VOTRE OBJECTIF: Prolongez le courriel sur les emprunts à l'anglais chez les matheux, en reprenant juste après sa dernière phrase.

TEXTE ÉTUDIÉ:
.....

Date:    Fri, 06 Jun 2003 17:14:31 +0200
From:    Jean-François Roberts <jean-francois.roberts@xxxxxxxxxx>


> De : Thierry Bouche <thierry.bouche@xxxxxxxxxxxxxxx>
> Société : Nonsense Inc.
> Répondre à : typographie@xxxxxxxx
> Date : Fri, 6 Jun 2003 13:35:12 +0200
> À : typographie@xxxxxxxx
> Objet : Re: [typo] Des points X la place des balles ?
> 
> Le vendredi 6 juin 2003 à 10:16:39, Serge B écrivit :
> 
> 
> SB> Pendant mes études de maths, j'ai vu partout des i.e., dont l'usage était
> SB> aussi courant que cqfd (ou c.q.f.d.) ;
> 
> oui, les matheux sont gavés d'anglo-saxismes (je vais pas chercher à
> distinguer la manche et l'atlantique... mais je suppute, vue
> l'ancienneté de l'emprunt, qu'il s'agit plutôt de la Manche) de ce
> genre. Exemple canonique : « trivial au sens mathématique », qui
> n'est pas autre chose que le sens anglais (banal).
> 
> i.e., viz. (plus rare), numéroter en chiffres romains bdc, tout cela
> c'est des emprunts à une tradition scholastique anglo-saxonne.

.....

INFORMATIONS:
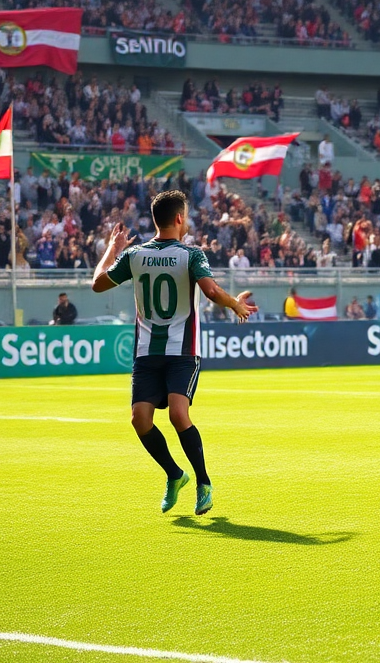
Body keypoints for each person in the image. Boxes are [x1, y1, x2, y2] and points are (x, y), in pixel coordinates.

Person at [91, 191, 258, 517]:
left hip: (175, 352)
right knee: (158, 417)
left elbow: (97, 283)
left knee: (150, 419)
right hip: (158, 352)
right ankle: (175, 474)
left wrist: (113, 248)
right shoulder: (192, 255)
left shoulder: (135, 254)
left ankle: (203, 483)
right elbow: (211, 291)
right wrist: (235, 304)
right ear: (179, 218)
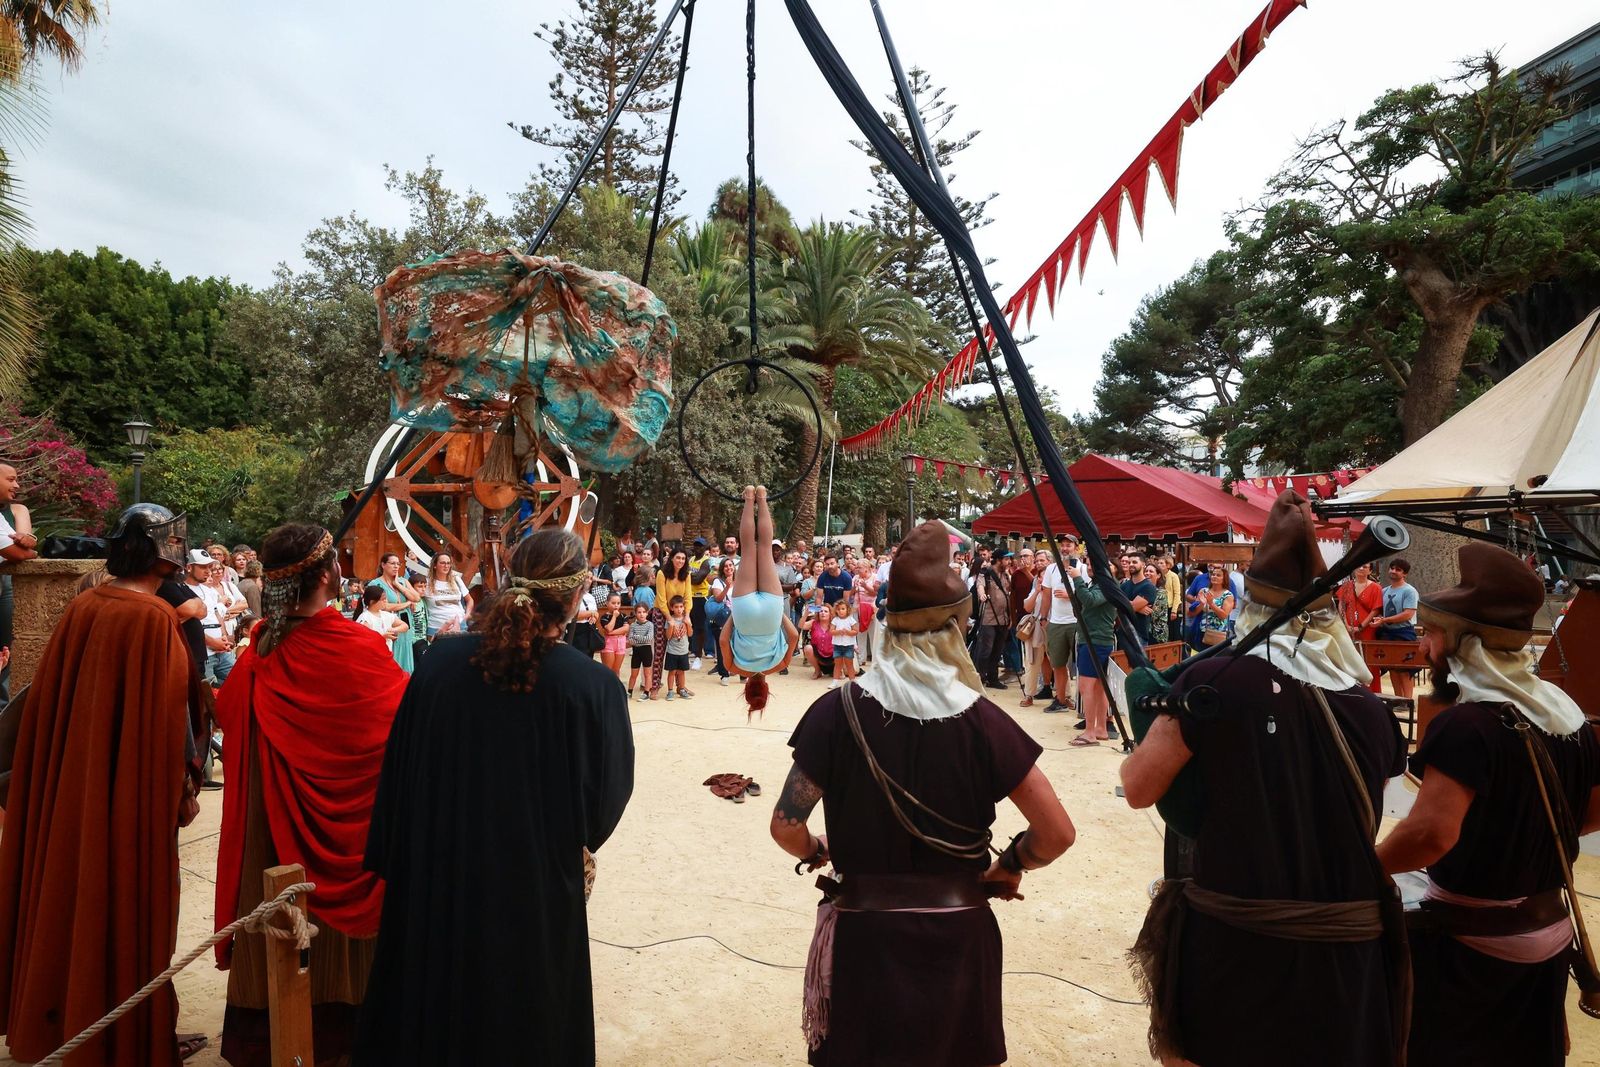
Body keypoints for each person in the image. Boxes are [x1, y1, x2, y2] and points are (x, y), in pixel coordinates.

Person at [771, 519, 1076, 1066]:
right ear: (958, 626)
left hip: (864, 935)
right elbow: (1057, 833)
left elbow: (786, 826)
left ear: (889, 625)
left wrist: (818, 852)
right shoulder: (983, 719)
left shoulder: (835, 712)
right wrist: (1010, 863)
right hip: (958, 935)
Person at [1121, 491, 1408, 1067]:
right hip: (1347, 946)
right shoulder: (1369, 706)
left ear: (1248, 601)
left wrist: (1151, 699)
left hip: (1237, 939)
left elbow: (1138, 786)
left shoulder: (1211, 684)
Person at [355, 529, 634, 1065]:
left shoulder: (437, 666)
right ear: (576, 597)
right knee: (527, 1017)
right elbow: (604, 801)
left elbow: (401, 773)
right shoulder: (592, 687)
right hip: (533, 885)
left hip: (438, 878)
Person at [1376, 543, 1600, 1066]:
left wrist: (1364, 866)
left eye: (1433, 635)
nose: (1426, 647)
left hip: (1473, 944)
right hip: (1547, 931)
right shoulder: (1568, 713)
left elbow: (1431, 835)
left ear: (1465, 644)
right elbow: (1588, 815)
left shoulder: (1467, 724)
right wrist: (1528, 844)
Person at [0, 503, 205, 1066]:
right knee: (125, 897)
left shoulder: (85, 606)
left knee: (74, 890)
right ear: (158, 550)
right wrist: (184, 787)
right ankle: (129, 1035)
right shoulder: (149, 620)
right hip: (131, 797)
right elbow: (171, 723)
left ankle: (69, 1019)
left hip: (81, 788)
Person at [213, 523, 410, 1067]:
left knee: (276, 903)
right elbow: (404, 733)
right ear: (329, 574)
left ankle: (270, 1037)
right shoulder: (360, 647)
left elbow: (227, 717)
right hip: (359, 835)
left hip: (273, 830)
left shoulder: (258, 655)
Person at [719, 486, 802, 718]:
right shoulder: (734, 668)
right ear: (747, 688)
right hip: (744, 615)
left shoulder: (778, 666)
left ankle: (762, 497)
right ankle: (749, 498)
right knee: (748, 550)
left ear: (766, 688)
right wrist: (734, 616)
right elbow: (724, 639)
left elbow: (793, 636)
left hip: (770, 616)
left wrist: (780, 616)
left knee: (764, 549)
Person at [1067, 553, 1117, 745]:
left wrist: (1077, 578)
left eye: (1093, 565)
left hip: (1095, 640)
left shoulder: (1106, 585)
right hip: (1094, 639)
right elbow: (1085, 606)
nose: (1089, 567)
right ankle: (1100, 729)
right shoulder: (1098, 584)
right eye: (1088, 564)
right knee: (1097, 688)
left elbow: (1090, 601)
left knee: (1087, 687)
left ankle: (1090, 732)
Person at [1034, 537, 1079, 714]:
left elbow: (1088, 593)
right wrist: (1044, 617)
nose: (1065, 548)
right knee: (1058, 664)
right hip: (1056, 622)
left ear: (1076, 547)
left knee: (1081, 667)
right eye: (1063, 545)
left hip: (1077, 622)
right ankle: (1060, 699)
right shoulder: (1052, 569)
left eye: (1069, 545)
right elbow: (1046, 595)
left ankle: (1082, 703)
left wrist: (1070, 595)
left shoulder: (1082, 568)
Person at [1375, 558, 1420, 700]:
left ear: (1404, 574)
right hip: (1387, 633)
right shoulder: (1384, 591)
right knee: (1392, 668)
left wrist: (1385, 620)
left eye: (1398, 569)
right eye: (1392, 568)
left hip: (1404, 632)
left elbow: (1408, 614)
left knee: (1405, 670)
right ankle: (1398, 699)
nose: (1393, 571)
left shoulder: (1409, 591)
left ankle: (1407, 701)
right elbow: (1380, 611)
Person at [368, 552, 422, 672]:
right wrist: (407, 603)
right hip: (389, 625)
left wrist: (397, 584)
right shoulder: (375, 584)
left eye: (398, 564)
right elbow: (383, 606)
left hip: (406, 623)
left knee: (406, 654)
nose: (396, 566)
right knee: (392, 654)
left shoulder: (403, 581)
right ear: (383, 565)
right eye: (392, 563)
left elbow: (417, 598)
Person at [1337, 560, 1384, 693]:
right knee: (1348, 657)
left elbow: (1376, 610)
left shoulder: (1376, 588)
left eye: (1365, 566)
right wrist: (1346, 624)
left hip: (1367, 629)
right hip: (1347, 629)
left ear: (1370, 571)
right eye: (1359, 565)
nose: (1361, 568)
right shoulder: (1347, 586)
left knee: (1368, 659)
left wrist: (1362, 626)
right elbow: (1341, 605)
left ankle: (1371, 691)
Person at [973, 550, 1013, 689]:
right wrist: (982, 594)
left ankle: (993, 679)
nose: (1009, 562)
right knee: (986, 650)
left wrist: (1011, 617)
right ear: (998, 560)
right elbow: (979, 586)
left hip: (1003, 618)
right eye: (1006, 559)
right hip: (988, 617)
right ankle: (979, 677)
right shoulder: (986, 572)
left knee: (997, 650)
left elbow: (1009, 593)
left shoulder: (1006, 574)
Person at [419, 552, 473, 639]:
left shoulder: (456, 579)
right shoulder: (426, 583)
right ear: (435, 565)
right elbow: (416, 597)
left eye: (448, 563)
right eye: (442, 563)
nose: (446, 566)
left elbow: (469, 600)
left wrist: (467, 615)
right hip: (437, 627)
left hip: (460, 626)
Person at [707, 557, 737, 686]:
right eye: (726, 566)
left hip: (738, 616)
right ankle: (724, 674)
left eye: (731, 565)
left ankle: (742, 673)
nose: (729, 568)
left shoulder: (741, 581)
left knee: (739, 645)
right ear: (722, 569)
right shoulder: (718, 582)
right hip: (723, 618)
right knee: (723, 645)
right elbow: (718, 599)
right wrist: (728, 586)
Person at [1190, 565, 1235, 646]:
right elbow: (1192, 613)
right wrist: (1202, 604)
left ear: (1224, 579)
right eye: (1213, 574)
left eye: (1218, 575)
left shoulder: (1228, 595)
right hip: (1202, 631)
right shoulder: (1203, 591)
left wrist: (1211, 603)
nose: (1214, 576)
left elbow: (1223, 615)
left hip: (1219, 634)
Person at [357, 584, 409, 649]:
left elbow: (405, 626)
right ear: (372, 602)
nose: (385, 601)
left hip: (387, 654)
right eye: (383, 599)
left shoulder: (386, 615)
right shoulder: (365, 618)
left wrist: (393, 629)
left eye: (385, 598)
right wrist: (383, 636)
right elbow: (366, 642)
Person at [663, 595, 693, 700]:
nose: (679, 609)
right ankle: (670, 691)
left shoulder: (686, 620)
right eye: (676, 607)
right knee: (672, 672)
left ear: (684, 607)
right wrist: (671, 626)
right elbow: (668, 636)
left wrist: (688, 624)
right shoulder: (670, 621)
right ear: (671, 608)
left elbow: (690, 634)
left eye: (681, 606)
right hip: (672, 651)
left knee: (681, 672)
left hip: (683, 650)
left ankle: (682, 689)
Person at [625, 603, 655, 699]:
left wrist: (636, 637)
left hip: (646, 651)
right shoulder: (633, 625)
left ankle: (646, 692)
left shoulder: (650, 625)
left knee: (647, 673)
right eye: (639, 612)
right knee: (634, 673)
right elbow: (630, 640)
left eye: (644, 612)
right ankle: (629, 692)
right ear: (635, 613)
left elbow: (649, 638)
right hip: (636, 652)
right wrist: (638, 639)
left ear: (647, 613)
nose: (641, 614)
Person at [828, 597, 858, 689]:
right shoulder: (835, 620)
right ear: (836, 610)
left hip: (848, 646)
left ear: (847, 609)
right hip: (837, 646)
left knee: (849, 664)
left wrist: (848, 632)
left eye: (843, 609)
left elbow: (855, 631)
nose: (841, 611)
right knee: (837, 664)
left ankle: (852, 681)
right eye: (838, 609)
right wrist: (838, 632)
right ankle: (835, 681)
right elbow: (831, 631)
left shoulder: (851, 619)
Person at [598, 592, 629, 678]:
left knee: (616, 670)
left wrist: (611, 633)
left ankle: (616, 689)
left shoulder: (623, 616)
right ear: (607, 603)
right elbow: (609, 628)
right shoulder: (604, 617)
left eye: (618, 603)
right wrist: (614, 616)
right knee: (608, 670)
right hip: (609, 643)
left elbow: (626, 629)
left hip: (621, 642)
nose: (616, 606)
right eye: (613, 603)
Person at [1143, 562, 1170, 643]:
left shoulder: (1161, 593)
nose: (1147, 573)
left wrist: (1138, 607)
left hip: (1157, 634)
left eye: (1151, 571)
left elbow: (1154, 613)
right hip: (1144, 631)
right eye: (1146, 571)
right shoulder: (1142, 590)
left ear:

.....

VOTRE RÉPONSE:
> 
> Ce qui m'amuse, c'est que, précisément, C.Q.F.D.  commence à perdre du
> terrain par rapport à Q.E.D., mais c'est beaucoup plus récent, et
> demandez-vous sous l'influence de quelle civilisation puissante &
> dominante quoique barbare ? (notez tout de même que ça aussi, c'est du
> latin !) dans le même genre, « preuve » vs. « démonstration », etc.
> 
> 
> SB> D'une manière générale, en maths, il me semble que le latin a toute sa
> SB> place. Si les théorèmes sont rédigés en langue vulgaire, les calculs
> SB> emploient bcp d'abréviations : l'usage du latin plutôt que d'abréviations
> SB> liées à une langue particulière facilite grandement la lecture d'un texte
> SB> étranger.
> 
> ce point de vue est ... généreux, mais il ne décrit absolument pas la
> réalité. Ce qui assure le succès de ces emprunts c'est uniquement un
> goût commun pour la pédanterie (les étudiants écrivent et prononcent
> « hi-euh ; cé-effe », ça n'est plus une abréviation (Mr se lit
> « monsieur » et pas « emme-erre ») puisque le sens initial s'est perdu.
> La plupart seraient incapables de citer la locution latine abrégée).
> Prononcer « triviaâl » sur un ton pointu semble ouvrir les clés de
> l'appartenance au _happy-few_.
> 
> (...)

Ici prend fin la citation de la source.